Repeat the stretch from the start of the records through the line that contains "your documents, change" word for word, leaving out the pictures.

Source records:
※ ※ ※

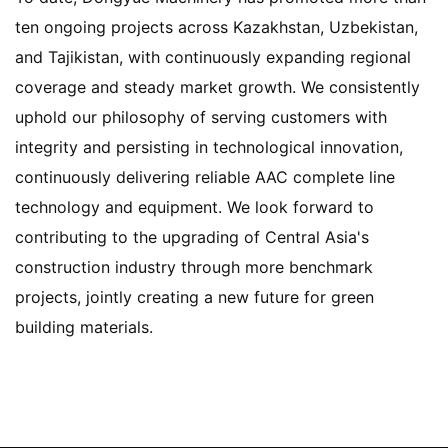
ten ongoing projects across Kazakhstan, Uzbekistan,
and Tajikistan, with continuously expanding regional
coverage and steady market growth. We consistently
uphold our philosophy of serving customers with
integrity and persisting in technological innovation,
continuously delivering reliable AAC complete line
technology and equipment. We look forward to
contributing to the upgrading of Central Asia's
construction industry through more benchmark
projects, jointly creating a new future for green
building materials.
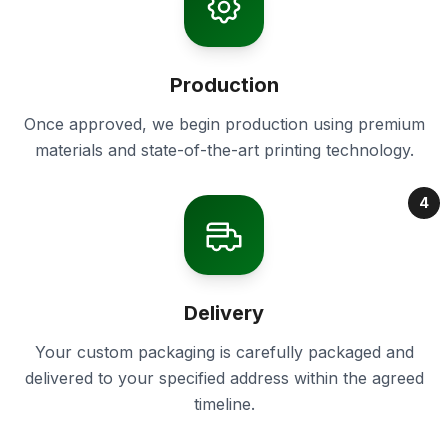
Production
Once approved, we begin production using premium
materials and state-of-the-art printing technology.
4
Delivery
Your custom packaging is carefully packaged and
delivered to your specified address within the agreed
timeline.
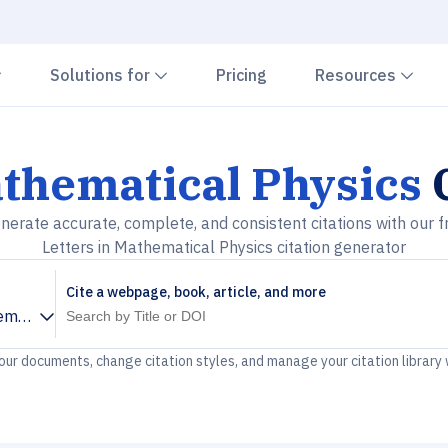
Chevron down
Chevron down
Che
Solutions for
Pricing
Resources
athematical Physics
C
nerate accurate, complete, and consistent citations with our f
Letters in Mathematical Physics citation generator
Cite a webpage, book, article, and more
ematical Physics
your documents, change citation styles, and manage your citation library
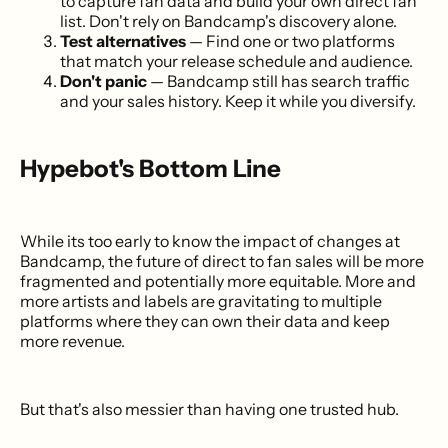
to capture fan data and build your own direct fan
list. Don't rely on Bandcamp's discovery alone.
Test alternatives
— Find one or two platforms
that match your release schedule and audience.
Don't panic
— Bandcamp still has search traffic
and your sales history. Keep it while you diversify.
Hypebot's Bottom Line
While its too early to know the impact of changes at
Bandcamp, the future of direct to fan sales will be more
fragmented and potentially more equitable. More and
more artists and labels are gravitating to multiple
platforms where they can own their data and keep
more revenue.
But that's also messier than having one trusted hub.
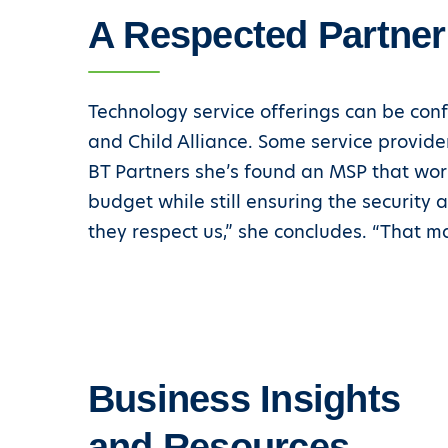
A Respected Partner
Technology service offerings can be conf
and Child Alliance. Some service provide
BT Partners she’s found an MSP that work
budget while still ensuring the security an
they respect us,” she concludes. “That m
Business Insights
and Resources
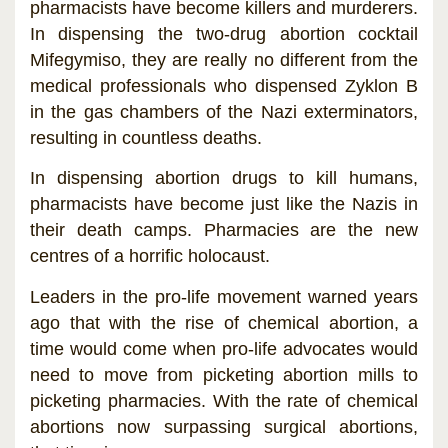
pharmacists have become killers and murderers.
In dispensing the two-drug abortion cocktail
Mifegymiso, they are really no different from the
medical professionals who dispensed Zyklon B
in the gas chambers of the Nazi exterminators,
resulting in countless deaths.
In dispensing abortion drugs to kill humans,
pharmacists have become just like the Nazis in
their death camps. Pharmacies are the new
centres of a horrific holocaust.
Leaders in the pro-life movement warned years
ago that with the rise of chemical abortion, a
time would come when pro-life advocates would
need to move from picketing abortion mills to
picketing pharmacies. With the rate of chemical
abortions now surpassing surgical abortions,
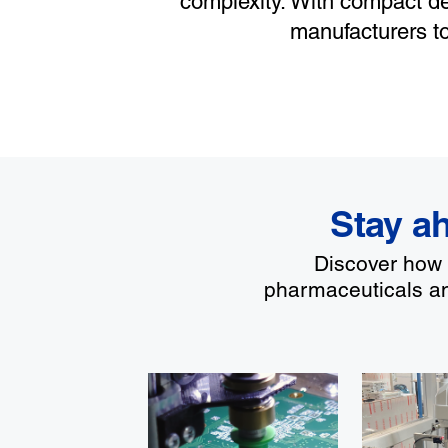
complexity. With compact de
manufacturers t
Stay ah
Discover how E
pharmaceuticals an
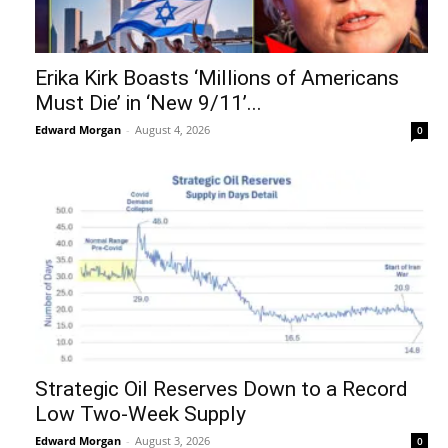
Erika Kirk Boasts ‘Millions of Americans
Must Die’ in ‘New 9/11’...
Edward Morgan
-
August 4, 2026
0
Strategic Oil Reserves Down to a Record
Low Two-Week Supply
Edward Morgan
-
August 3, 2026
0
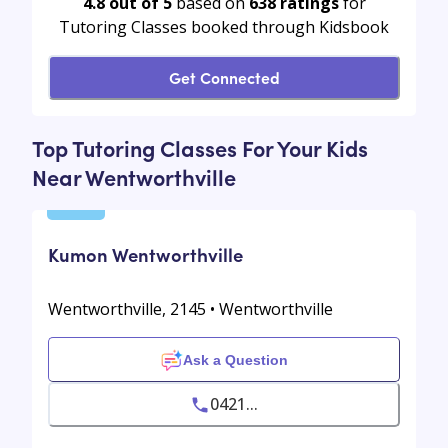
4.8 out of 5
based on
638
ratings
for
Tutoring Classes booked through Kidsbook
Get Connected
Top Tutoring Classes For Your Kids
Near Wentworthville
Kumon Wentworthville
Wentworthville, 2145 • Wentworthville
Ask a Question
0421...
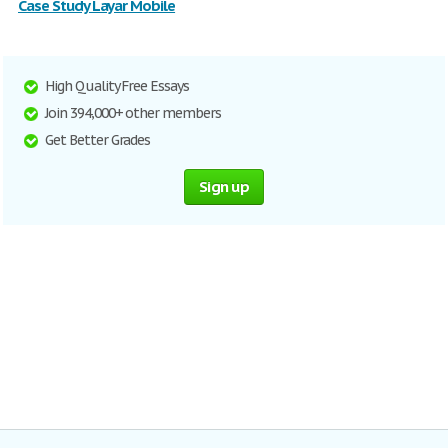
Case Study Layar Mobile
High Quality Free Essays
Join 394,000+ other members
Get Better Grades
Sign up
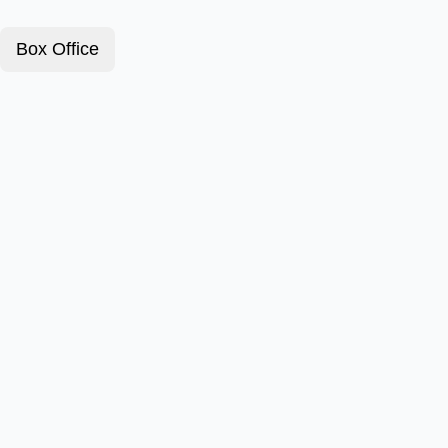
Box Office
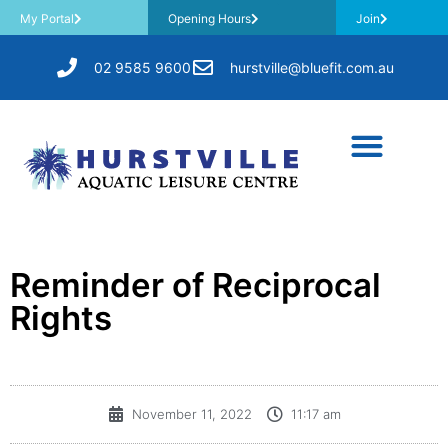
My Portal
Opening Hours
Join
02 9585 9600
hurstville@bluefit.com.au
Reminder of Reciprocal
Rights
November 11, 2022
11:17 am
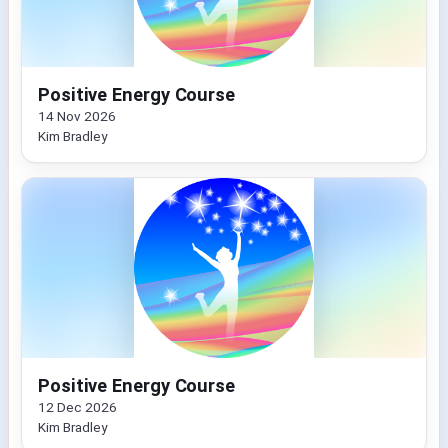
Positive Energy Course
14 Nov 2026
Kim Bradley
Positive Energy Course
12 Dec 2026
Kim Bradley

※ ※ ※

§ **YOUR SOLUTION**
ten ongoing projects across Kazakhstan, Uzbekistan,
and Tajikistan, with continuously expanding regional
coverage and steady market growth. We consistently
uphold our philosophy of serving customers with
integrity and persisting in technological innovation,
continuously delivering reliable AAC complete line
technology and equipment. We look forward to
contributing to the upgrading of Central Asia's
construction industry through more benchmark
projects, jointly creating a new future for green
building materials.
Production
Once approved, we begin production using premium
materials and state-of-the-art printing technology.
4
Delivery
Your custom packaging is carefully packaged and
delivered to your specified address within the agreed
timeline.
Chevron down
Chevron down
Che
Solutions for
Pricing
Resources
athematical Physics
C
nerate accurate, complete, and consistent citations with our f
Letters in Mathematical Physics citation generator
Cite a webpage, book, article, and more
ematical Physics
your documents, change citation styles, and manage your citation library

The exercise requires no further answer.